HOW TO COMPLETE THIS TASK >>
Which lines run from the one containing "Rendered at 2576 by 1449 pixels." to the end of the entries below? Retype exactly those, both ends included.

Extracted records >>
___
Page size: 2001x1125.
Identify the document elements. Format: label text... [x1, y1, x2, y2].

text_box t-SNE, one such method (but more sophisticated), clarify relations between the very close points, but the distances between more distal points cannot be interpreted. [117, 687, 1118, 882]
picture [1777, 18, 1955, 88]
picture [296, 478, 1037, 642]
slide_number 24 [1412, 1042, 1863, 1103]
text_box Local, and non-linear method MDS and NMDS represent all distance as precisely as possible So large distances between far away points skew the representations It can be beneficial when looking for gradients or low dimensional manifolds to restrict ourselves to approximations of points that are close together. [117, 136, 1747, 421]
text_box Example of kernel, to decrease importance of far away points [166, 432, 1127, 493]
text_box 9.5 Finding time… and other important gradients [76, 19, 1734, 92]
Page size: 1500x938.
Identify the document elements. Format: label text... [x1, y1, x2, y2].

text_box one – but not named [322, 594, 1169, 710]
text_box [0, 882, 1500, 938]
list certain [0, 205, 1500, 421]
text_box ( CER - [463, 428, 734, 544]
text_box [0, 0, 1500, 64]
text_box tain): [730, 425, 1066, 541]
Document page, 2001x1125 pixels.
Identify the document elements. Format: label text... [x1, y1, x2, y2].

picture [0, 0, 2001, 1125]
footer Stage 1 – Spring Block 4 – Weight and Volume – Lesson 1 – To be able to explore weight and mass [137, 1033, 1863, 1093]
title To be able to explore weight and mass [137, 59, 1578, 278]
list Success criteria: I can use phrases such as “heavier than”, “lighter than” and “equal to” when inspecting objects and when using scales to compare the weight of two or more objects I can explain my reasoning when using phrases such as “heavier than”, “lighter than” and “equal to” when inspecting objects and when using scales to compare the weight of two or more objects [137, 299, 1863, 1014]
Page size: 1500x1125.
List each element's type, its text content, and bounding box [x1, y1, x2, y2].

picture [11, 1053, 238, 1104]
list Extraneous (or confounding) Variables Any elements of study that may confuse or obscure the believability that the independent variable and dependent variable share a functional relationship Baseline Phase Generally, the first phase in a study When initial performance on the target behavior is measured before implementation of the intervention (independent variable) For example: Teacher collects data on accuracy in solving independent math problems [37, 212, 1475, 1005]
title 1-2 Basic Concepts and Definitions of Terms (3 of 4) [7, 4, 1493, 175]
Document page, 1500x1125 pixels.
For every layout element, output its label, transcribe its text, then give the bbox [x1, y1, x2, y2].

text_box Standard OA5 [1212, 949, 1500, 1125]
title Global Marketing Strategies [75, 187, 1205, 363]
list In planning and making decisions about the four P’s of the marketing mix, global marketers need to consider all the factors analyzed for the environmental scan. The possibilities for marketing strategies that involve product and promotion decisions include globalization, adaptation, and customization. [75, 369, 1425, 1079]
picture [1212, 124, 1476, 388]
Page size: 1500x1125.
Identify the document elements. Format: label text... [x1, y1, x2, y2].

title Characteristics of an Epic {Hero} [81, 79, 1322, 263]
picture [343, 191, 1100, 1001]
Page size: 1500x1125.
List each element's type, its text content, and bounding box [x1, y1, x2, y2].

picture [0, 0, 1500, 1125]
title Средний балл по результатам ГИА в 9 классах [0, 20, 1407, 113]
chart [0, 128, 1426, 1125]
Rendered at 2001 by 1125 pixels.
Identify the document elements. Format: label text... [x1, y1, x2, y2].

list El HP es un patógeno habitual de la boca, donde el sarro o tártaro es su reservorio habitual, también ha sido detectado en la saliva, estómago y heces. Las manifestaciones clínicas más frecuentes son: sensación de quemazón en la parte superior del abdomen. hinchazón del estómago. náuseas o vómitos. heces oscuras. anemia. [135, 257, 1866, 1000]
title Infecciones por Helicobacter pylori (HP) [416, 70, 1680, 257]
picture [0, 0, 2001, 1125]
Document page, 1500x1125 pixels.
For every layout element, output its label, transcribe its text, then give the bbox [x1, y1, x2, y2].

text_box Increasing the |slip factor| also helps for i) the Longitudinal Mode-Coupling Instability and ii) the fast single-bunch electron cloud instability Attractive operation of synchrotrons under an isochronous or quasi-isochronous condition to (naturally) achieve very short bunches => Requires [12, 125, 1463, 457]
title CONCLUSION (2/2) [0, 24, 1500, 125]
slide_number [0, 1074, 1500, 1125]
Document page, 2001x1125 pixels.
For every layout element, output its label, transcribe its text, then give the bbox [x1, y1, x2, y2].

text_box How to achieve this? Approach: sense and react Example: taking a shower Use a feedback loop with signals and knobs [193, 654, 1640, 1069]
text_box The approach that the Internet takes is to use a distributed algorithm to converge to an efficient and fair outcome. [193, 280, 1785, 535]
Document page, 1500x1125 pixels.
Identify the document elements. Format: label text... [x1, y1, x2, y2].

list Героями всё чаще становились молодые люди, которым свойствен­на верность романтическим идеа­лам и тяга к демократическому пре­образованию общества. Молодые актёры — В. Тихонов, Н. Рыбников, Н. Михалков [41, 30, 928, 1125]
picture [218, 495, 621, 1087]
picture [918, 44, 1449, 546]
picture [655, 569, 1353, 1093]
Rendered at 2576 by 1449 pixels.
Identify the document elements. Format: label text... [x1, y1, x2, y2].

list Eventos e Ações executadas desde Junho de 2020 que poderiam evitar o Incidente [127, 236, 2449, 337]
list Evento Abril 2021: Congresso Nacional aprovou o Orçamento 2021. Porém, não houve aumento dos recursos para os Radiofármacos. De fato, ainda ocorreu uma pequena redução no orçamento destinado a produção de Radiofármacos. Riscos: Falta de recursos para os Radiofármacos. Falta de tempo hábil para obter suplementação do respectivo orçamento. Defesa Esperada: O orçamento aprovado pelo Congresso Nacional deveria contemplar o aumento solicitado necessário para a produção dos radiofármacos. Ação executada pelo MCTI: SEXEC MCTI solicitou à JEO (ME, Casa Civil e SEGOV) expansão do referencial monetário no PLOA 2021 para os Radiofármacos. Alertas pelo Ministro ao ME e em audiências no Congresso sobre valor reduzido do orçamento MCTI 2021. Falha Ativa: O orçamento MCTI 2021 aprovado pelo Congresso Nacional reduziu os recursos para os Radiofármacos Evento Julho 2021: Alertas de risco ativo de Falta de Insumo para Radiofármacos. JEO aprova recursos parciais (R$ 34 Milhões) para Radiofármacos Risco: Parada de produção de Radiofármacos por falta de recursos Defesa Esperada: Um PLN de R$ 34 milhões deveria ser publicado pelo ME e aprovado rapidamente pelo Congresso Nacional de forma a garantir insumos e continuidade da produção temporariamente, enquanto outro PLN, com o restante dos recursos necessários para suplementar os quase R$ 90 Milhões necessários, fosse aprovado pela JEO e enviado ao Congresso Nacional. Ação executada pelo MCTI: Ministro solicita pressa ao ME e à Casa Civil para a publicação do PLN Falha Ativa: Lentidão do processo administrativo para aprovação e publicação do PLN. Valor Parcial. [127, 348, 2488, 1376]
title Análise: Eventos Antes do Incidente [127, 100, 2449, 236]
___
RESPONSE >>
Rendered at 2576 by 1449 pixels.
Identify the document elements. Format: label text... [x1, y1, x2, y2].

list Eventos e Ações executadas desde Junho de 2020 que poderiam evitar o Incidente [127, 236, 2449, 337]
list Evento Abril 2021: Congresso Nacional aprovou o Orçamento 2021. Porém, não houve aumento dos recursos para os Radiofármacos. De fato, ainda ocorreu uma pequena redução no orçamento destinado a produção de Radiofármacos. Riscos: Falta de recursos para os Radiofármacos. Falta de tempo hábil para obter suplementação do respectivo orçamento. Defesa Esperada: O orçamento aprovado pelo Congresso Nacional deveria contemplar o aumento solicitado necessário para a produção dos radiofármacos. Ação executada pelo MCTI: SEXEC MCTI solicitou à JEO (ME, Casa Civil e SEGOV) expansão do referencial monetário no PLOA 2021 para os Radiofármacos. Alertas pelo Ministro ao ME e em audiências no Congresso sobre valor reduzido do orçamento MCTI 2021. Falha Ativa: O orçamento MCTI 2021 aprovado pelo Congresso Nacional reduziu os recursos para os Radiofármacos Evento Julho 2021: Alertas de risco ativo de Falta de Insumo para Radiofármacos. JEO aprova recursos parciais (R$ 34 Milhões) para Radiofármacos Risco: Parada de produção de Radiofármacos por falta de recursos Defesa Esperada: Um PLN de R$ 34 milhões deveria ser publicado pelo ME e aprovado rapidamente pelo Congresso Nacional de forma a garantir insumos e continuidade da produção temporariamente, enquanto outro PLN, com o restante dos recursos necessários para suplementar os quase R$ 90 Milhões necessários, fosse aprovado pela JEO e enviado ao Congresso Nacional. Ação executada pelo MCTI: Ministro solicita pressa ao ME e à Casa Civil para a publicação do PLN Falha Ativa: Lentidão do processo administrativo para aprovação e publicação do PLN. Valor Parcial. [127, 348, 2488, 1376]
title Análise: Eventos Antes do Incidente [127, 100, 2449, 236]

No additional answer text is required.